Pringle was asked to continue to work with Gwynn regarding the tower agreement.

Meanwhile John Banner, site acquisition manager with Glotel USA, representing T-Mobile, came asking for a lease to build a tower on property on Sunshine Blvd.,

now owned by the fire department. A future department is expected to be built on the site, but no plans have been made because of the ailing economy. Supervisors say that area is growing fast with residential homes.

Banner said he had talked with Rob Fowler about the possibility of leasing 1600 square feet of space at the site and said it was his understanding that it

would not interfere with space to build a new fire station in the future.

Fowler, the fire district’s project manager, was at the meeting and said the T-Mobile tower would work on the property, but Banner was told to go back to the county to make sure there was no impact from a future Lucket Rd. extension from I-75, which would cross near the site near 12th Street and Sunshine Blvd. Lucket is expected to stretch from the Interstate north to SR80 but no funds are available to build the thoroughfare through Lehigh now.

Later Fowler presented a construction management report for future construction at Station 102 on Homestead Rd., something the board has discussed in past meetings but has made no decisions because of the possibility of less impact money coming to the district due to the ailing economy.

Supervisors are considering replacing the existing facility with a full-size station and administration office, maintenance and training facilities large

enough for a meeting room of the supervisors’ public meetings.

But the proposed widening of Homestead Rd. to a four-lane highway will have an impact on what happens to the present fire station.

Part of Fowler’s plan in Option 1 included buying adjacent land to the station.
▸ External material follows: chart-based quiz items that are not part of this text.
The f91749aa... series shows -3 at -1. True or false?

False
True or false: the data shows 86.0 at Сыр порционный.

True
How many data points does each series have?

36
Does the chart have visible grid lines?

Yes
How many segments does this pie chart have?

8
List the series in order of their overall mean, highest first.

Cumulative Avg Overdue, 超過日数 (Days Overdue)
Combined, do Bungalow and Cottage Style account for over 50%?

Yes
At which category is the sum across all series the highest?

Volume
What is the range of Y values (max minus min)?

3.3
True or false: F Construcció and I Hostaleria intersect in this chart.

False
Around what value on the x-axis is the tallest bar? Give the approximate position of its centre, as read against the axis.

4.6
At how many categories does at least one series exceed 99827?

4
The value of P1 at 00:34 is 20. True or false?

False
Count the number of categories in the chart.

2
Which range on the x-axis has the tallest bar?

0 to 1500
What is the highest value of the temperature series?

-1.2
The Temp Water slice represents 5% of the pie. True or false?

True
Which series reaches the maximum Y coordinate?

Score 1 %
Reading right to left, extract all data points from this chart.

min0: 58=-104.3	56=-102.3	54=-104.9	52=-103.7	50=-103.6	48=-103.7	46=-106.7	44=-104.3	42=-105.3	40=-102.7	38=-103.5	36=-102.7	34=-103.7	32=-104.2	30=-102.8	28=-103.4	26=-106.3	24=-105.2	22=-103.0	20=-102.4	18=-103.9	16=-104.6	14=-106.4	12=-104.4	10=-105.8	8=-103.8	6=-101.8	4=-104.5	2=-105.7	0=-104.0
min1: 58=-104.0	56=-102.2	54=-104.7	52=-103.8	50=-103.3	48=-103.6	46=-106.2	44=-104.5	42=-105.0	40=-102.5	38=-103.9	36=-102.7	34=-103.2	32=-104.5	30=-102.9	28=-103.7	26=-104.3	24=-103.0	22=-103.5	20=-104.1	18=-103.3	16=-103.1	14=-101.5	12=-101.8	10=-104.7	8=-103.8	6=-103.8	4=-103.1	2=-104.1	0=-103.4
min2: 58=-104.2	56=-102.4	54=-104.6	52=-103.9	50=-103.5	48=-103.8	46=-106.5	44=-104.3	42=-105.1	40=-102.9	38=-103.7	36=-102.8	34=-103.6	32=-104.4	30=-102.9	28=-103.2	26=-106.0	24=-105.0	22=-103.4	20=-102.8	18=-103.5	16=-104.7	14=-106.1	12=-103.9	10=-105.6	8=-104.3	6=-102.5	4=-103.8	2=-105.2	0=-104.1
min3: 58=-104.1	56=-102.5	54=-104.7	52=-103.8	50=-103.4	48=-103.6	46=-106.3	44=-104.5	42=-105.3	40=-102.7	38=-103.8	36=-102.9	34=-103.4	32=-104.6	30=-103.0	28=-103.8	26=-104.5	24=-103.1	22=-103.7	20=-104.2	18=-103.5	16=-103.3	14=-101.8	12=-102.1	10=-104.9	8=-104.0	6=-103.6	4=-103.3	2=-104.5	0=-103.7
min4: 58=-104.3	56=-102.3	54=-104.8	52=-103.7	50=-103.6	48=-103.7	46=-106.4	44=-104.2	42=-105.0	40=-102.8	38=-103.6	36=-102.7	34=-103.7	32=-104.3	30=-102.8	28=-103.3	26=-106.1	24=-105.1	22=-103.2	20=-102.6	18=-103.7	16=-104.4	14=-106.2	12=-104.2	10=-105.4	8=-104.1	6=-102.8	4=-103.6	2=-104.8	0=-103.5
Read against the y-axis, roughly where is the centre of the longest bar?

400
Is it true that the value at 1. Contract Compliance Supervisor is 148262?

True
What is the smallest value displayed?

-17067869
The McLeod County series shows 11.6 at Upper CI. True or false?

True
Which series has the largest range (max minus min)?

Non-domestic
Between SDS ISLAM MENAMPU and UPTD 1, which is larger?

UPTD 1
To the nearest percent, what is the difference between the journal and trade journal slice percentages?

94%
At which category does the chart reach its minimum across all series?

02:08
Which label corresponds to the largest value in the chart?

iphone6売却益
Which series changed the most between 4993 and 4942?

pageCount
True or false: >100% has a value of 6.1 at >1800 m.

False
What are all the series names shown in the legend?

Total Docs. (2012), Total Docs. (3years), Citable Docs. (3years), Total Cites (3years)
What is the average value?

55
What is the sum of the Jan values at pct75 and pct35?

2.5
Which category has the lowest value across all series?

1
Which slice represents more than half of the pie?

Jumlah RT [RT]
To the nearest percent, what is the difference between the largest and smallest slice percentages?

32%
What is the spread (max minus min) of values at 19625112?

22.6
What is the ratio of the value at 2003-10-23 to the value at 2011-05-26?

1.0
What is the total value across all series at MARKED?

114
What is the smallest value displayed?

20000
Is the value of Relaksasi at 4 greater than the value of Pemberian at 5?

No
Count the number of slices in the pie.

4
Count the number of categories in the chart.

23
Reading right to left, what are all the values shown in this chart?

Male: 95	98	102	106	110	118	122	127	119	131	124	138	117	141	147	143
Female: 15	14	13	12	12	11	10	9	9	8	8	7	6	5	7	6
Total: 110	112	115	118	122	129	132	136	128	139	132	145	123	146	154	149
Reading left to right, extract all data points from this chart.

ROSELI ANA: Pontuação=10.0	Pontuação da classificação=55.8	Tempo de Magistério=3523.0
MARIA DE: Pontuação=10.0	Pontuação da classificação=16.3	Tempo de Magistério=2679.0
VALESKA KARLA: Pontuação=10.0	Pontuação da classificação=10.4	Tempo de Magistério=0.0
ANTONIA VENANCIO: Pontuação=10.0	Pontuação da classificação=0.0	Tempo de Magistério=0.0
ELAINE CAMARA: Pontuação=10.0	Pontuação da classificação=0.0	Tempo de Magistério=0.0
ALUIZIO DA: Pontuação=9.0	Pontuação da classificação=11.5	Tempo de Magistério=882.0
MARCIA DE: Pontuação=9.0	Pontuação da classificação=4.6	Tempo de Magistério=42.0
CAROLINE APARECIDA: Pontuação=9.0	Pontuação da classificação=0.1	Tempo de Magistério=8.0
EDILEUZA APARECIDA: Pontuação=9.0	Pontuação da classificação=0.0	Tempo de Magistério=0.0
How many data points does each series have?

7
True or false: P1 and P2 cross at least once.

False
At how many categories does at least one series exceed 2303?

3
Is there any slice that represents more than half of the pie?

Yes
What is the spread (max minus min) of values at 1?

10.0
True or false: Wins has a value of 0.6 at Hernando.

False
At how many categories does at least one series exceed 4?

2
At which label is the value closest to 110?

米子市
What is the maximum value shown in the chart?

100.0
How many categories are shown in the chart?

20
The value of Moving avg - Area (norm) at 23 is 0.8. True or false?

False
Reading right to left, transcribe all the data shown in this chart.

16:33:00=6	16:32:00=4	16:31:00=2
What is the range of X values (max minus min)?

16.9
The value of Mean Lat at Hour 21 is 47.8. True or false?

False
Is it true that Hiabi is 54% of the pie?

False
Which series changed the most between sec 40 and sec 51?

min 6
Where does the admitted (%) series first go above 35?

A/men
A second option would be to redevelop the facility utilizing the existing site only. He offered conceptual budgets and timelines.

Fowler noted in his preliminary report that Sarah Clarke of the county department of transportation (DOT) was at the last meeting and presented an

illustration of the planned road widening work including the extent of the direct impact on the fire department site.

Clarke had said the plans available publicly to date do not show the location of the existing structure of the fire department, but they do indicate that the

existing points of ingress and egress will be maintained, something board members have insisted must be the case.

There is a canal crossing at the site near the fire station and Fowler noted that no engineering

review had been completed to determine adequacy of apparatus ingress and egress (turning capabilities) if the existing buildings remain and the road is widened to four lanes.

Board president Jeff Berndt conducted the meeting. Attending were Supervisors David Adams, Julie Barrett and Ralph Hemingway. Absent for the second month was Joel Guzman. Staff and Chief Don Adams were also present.